SCOback Movie of the Week: Die Hard

by Charles Lott, Online Features Editor
Each week on the SCOback Movie of the Week, we'll feature and review one must-watch throwback film. Stay up to date with the selected film every week to be immersed in some awesome old movies.

For this week's SCOback Movie of the Week, we'll be talking about a post-Christmas movie for all of your post-Christmas doldrums. Die Hard is not only a classic action movie, but also takes place on Christmas, making it suitable for family holiday viewing. The tense action sequences and frontiersman heroism featuring New York cop John McClane (Bruce Willis) as a grisled, determined lead serves as a great transition into the new year.

The film opens with McClane traveling to Los Angeles to visit his estranged wife Hollie (Bonnie Bedelia). When he arrives at her office, the building is attacked by German thieves and everyone inside is held hostage. The one variable that master thief Hans Gruber (Alan Rickman) didn't consider is a hardened New York police officer.
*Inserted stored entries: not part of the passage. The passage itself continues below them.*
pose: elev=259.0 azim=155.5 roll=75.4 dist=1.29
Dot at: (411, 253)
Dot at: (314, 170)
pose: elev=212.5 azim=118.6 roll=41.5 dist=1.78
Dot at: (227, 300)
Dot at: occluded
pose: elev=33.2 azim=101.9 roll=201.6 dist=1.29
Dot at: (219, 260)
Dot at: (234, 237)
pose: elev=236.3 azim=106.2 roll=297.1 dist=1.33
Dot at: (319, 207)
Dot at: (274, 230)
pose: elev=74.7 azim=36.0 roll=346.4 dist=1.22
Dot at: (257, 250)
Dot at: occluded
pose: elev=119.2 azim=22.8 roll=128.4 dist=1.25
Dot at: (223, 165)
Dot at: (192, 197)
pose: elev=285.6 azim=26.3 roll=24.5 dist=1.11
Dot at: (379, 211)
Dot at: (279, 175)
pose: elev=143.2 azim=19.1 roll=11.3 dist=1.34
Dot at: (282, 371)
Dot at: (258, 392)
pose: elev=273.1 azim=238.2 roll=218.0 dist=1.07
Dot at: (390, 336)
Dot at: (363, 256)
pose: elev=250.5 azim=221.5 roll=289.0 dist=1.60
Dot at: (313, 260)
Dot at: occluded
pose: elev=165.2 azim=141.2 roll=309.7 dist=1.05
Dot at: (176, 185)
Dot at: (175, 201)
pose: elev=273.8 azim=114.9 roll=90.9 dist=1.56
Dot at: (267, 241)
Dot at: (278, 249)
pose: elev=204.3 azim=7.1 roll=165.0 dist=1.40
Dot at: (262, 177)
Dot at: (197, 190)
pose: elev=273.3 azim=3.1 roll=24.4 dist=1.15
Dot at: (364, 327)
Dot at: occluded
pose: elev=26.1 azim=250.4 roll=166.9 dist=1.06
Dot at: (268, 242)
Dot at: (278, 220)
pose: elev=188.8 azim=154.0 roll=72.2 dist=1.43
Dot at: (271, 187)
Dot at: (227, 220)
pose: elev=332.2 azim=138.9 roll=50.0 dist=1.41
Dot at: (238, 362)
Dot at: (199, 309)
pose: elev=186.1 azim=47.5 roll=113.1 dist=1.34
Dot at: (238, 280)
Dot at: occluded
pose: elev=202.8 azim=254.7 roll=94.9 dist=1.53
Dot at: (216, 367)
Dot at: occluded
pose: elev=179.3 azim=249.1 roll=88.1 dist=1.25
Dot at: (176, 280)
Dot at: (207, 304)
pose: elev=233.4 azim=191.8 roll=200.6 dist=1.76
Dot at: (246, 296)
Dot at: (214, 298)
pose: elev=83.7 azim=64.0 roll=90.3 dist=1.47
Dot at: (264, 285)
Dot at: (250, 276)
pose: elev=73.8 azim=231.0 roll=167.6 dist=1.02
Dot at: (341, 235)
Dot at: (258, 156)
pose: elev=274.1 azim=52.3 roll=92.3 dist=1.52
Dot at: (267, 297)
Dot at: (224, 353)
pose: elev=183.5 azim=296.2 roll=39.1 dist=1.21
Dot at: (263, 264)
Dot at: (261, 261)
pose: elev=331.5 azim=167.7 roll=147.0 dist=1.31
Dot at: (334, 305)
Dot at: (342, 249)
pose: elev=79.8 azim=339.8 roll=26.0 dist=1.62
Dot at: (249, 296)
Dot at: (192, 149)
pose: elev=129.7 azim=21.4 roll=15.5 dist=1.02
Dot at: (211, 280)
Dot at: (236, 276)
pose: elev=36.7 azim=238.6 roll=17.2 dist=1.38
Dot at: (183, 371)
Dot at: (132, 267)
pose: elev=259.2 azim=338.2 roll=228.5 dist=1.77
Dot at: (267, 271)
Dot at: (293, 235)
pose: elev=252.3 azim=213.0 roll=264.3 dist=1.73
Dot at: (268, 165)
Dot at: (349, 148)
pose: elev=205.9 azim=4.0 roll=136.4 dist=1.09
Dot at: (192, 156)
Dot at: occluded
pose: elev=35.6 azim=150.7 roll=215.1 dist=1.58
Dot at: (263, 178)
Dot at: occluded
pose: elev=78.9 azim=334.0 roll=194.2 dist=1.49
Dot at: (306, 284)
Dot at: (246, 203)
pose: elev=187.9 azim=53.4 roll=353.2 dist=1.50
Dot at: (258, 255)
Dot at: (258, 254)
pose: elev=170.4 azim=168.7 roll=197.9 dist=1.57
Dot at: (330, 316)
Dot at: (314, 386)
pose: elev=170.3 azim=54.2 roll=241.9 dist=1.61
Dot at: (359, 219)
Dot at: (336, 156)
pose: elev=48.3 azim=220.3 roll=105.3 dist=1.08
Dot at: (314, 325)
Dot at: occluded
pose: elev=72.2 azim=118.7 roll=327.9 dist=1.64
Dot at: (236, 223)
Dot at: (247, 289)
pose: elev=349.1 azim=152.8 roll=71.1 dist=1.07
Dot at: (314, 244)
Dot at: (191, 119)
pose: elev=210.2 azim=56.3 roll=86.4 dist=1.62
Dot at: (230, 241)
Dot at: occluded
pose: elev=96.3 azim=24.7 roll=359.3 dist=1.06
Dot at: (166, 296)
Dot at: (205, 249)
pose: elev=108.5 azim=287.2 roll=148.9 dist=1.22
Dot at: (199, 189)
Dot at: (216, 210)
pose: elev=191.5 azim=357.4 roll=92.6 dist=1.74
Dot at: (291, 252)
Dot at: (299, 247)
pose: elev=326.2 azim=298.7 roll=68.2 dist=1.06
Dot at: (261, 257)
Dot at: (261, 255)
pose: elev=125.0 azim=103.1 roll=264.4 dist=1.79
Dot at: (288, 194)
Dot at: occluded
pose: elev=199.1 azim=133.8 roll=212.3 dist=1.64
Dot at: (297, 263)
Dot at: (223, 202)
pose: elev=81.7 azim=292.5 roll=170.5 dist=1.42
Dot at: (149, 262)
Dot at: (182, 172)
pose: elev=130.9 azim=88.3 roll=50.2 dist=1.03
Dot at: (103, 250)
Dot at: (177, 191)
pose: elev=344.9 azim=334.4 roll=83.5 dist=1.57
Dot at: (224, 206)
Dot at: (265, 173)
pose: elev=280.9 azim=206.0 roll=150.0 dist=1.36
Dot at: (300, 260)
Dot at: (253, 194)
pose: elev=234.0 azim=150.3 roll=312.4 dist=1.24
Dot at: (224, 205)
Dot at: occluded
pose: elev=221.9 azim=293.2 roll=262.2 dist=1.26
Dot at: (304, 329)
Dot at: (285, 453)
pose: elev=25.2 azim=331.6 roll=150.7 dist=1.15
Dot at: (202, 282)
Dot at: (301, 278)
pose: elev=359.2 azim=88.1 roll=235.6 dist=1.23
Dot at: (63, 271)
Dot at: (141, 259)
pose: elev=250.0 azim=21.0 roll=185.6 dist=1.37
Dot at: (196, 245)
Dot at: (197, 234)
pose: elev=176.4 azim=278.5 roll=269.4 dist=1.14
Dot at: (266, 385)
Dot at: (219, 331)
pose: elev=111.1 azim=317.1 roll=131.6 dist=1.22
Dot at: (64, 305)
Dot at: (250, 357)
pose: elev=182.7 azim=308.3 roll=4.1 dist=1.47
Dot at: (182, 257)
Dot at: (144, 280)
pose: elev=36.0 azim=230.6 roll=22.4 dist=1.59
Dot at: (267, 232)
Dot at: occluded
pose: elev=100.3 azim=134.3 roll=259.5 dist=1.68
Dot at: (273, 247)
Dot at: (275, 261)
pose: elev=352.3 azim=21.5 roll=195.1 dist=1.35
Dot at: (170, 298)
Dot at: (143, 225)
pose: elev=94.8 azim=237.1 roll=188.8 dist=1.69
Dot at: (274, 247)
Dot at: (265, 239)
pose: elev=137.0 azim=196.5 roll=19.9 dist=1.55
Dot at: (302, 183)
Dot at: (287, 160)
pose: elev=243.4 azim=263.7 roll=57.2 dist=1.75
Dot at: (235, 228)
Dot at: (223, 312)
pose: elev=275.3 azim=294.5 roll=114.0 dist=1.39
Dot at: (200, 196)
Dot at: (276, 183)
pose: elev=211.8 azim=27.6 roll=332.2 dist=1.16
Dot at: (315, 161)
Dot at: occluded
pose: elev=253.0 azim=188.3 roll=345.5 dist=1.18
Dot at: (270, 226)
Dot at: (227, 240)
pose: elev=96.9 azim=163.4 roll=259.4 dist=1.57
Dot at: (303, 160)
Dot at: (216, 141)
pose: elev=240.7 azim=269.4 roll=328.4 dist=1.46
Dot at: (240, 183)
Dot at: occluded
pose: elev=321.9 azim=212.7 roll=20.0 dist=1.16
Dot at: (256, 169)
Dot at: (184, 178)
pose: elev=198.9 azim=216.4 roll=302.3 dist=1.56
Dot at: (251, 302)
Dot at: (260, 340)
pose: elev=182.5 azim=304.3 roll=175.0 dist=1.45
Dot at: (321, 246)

What ensues is a bloody physical battle as McClane dispatches the thieves one at a time and a mental battle between him and Gruber, who holds his wife as hostage.

Contributing to the timeliness of the movie as it relates to 2017, Alan Rickman was one of many celebrities who passed on in the last year and his performance as ruthless German genius-turned-criminal Hans Gruber is one for the ages, especially given the plethora of magnificent villains that Rickman has portrayed during his life.
Bruce Willis stars in Die Hard. Courtesy of CinemaSalem
Bruce Willis stars in Die Hard.

At heart, Die Hard is like a classic spaghetti Western. The black hats, the Germans, have taken over the town and the one thing that stands in their way is the white hat, John McClane. One man spends the bulk of the movie fighting desperately against the machine, thwarting Gruber's plans at every turn. Nobody will help him; the police think his phone calls are fake, and the rest of the building is abandoned. Even his catchphrase, "Yippee-kay-yay motherf*cker!" has a hint of the Old West. After the battle is over, McClane rides off into the sunset, arm in arm with his true love.

Some might also view Die Hard as just another Bruce Willis vessel, but what's wrong with that? In his prime, Willis was right up there with Stallone and Schwarzenegger as one of the best movie badasses of the 20th century. McClane's machine-gun-toting, glass-breaking bravado is justified, targeted, and not overdone. He doesn't want to kill, but he will if anything stands between him and his love.

One of the most underrated parts of director John McTiernan's film is the soundtrack. "Beethoven's 9th Symphony" is featured prominently, both to emphasize the German-ness of the antagonists and to offer a profound contrast to the movie's violent nature. Several holiday tunes, like "Winter Wonderland" and "Let it Snow!" along with sleigh bells, keep the action's Christmas setting in the back of the audience's head.

All in all, Die Hard is simply a great action movie with good acting and a solid soundtrack that you don't really want to end (not that I'm saying that the sequels are any good). If you need to use the holiday season, or Alan Rickman's passing, as an excuse to watch it, then go ahead. But any time of year, Die Hard is a classic.